The Planewave 17″-f/6.8 (432/2939 mm) Corrected Dall-Kirkham Astrograph + Paramount MEII + STL-6303E – “Elena”

The C14 (left) and the PW17 (right) units now part of the robotic Virtual Telescope Project facility
The C14 (left) and the PW17 (right) units now part of the robotic Virtual Telescope Project facility

This unit is now named “Elena” after Elena Persichilli (1940-2016), the beloved mother of the Virtual Telescope founder. She always supported his interests in astronomy since he was a child.

The Planevawe 17″-f/6.8 (432/2939 mm) Corrected Dall-Kirkham + Paramount MEII astrograph telescope with dr. Gianluca Masi, founder of the Virtual Telescope Project.

The Planevawe 17″-f/6.8 (432/2939 mm) Corrected Dall-Kirkham Astrograph telescope with dr. Gianluca Masi, founder of the Virtual Telescope Project.

The main instrument available at the Virtual Telescope is a state-of-the-art Planewave 17″ – f/6.8 (432/2939 mm) Corrected Dall-Kirkham Astrograph telescope. It offers a large corrected field of view, to provide an amazing image quality with large CCD. The OTA consists in a carbon fiber truss, giving a perfect stability against thermal variations. The tube is installed on a Software Bisque Paramount ME II robotic mount, the best hardware of this kind available in the world, while as for the detector a SBIG STL-6303E research grade CCD camera is used. A filter wheel offers the following filters by Baader Planetarium: LRGB (for color imaging) and H-alpha (bandwidth: 7nm), OIII (bandwidth: 8.5nm) and SII (bandwidth: 8.5nm) for narrowband imaging. Unfiltered images are also possible, to offer the maximum amount of light for extremely faint objects. The image scale is of 0.63″/pixel, while the mean on site seeing is of 1.8″: high resolution images of deep sky objects are well possible. The field of view (FOV) is of 32.3 x 21.6 arcminutes.

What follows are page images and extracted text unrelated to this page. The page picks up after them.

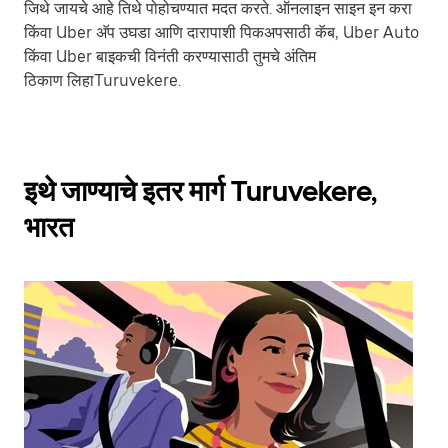
जिथे जायचे आहे तिथे पोहोचण्यात मदत करते. ऑनलाइन साइन इन करा
किंवा Uber अ‍ॅप उघडा आणि दारापाशी पिकअपसाठी कॅब, Uber Auto
किंवा Uber बाइकची विनंती करण्यासाठी तुमचे अंतिम
ठिकाण लिहाTuruvekere.
इथे जाण्याचे इतर मार्ग Turuvekere,
भारत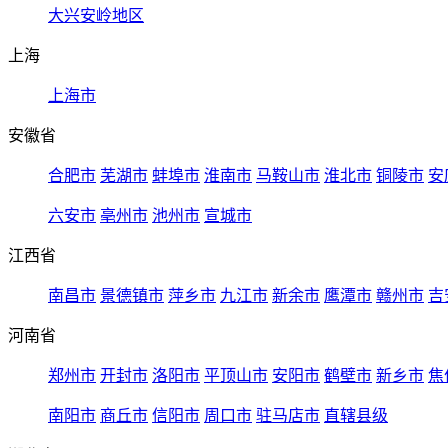
大兴安岭地区
上海
上海市
安徽省
合肥市
芜湖市
蚌埠市
淮南市
马鞍山市
淮北市
铜陵市
安
六安市
亳州市
池州市
宣城市
江西省
南昌市
景德镇市
萍乡市
九江市
新余市
鹰潭市
赣州市
吉
河南省
郑州市
开封市
洛阳市
平顶山市
安阳市
鹤壁市
新乡市
焦
南阳市
商丘市
信阳市
周口市
驻马店市
直辖县级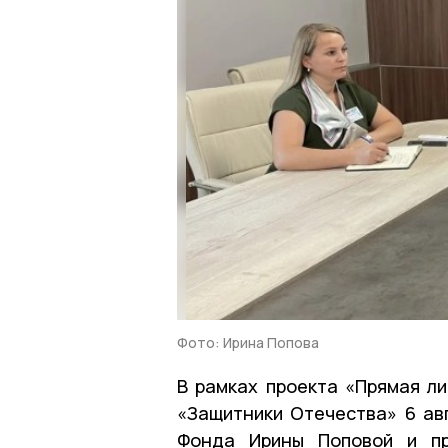
Фото: Ирина Попова
В рамках проекта «Прямая л
«Защитники Отечества» 6 ав
Фонда Ирины Поповой и пр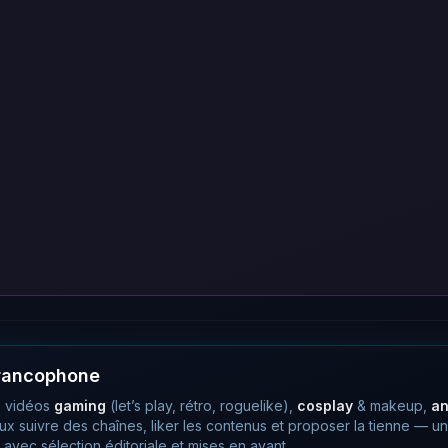
francophone
 vidéos
gaming
(let’s play, rétro, roguelike),
cosplay
& makeup,
a
eux suivre des chaînes, liker les contenus et proposer la tienne —
avec sélection éditoriale et mises en avant.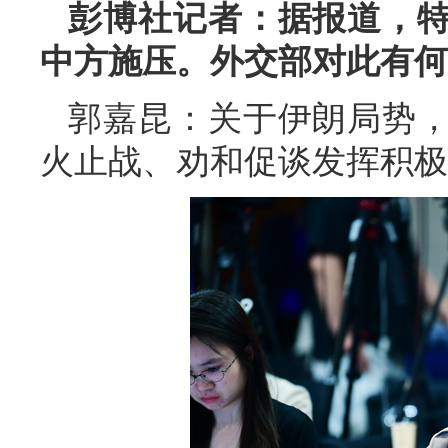
彭博社记者：据报道，
中方施压。外交部对此有何
郭嘉昆：关于伊朗局势
火止战、劝和促谈发挥积极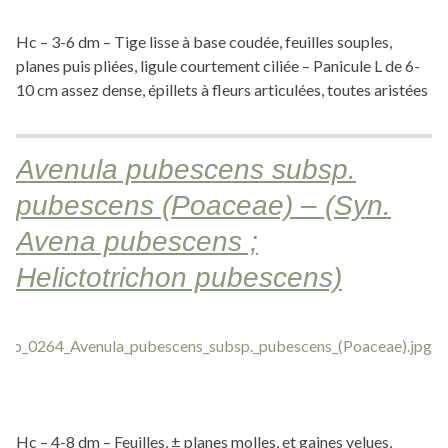
Hc – 3-6 dm – Tige lisse à base coudée, feuilles souples,
planes puis pliées, ligule courtement ciliée – Panicule L de 6-
10 cm assez dense, épillets à fleurs articulées, toutes aristées
Avenula pubescens subsp.
pubescens (Poaceae) – (Syn.
Avena pubescens ;
Helictotrichon pubescens)
Hc – 4-8 dm – Feuilles, ± planes molles, et gaines velues,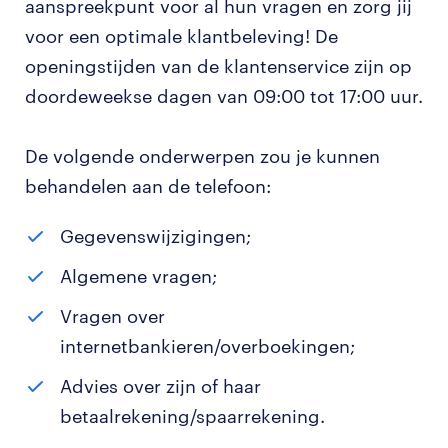
aanspreekpunt voor al hun vragen en zorg jij
voor een optimale klantbeleving! De
openingstijden van de klantenservice zijn op
doordeweekse dagen van 09:00 tot 17:00 uur.
De volgende onderwerpen zou je kunnen
behandelen aan de telefoon:
Gegevenswijzigingen;
Algemene vragen;
Vragen over
internetbankieren/overboekingen;
Advies over zijn of haar
betaalrekening/spaarrekening.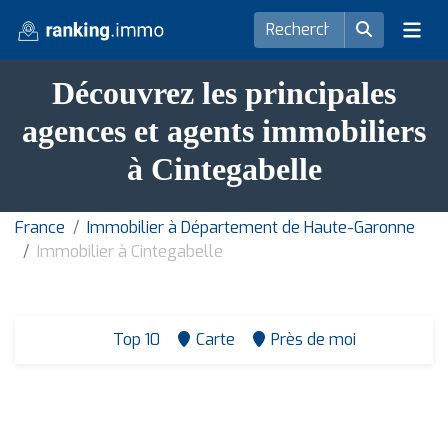
Découvrez les principales
agences et agents immobiliers
à Cintegabelle
France
Immobilier à Département de Haute-Garonne
Immobilier à Cintegabelle
Top 10
Carte
Près de moi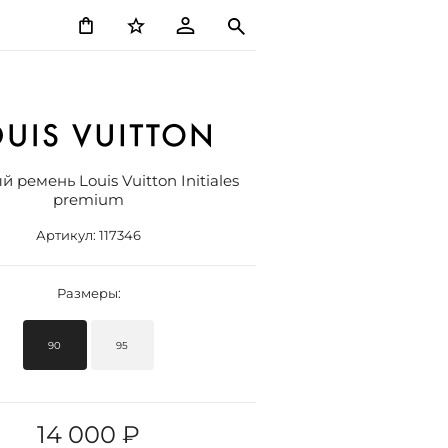
 ремень Louis Vuitton Initiales
premium
Артикул:
117346
Размеры:
90
95
14 000 ₽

The large aperture make possible very deep imaging, useful to detect really faint objects, like small asteroids or faint variable stars. The period error is of about 1″ peak-to-peak, so unguided exposures are easily possible at full resolution with integration time of five minutes or so. This is very important for survey works, where saving the time otherwise needed to look for a suitable guiding star means more observing and discovering chances. The pointing accuracy shows a better than 5″ RMS all-sky error. The whole system is controlled by the state of the art TheSkyX suite, with TPoint and Camera add-ons.

Some applications: the large, corrected FOV makes this unit unmatched for breathtaking images, as well has large objects imaging (like bright comets, galaxies and nebulae), while the large aperture makes possible good time-resolved photometry on stars fainter than mag. 18(!) and astrometry of objects fainter than mag 23.0. The observing site offers a SQM better than 21.5.

The Minor Planet Center’s observatory code associated to our facility in Manciano, Italy, is M50 – Virtual Telescope Project.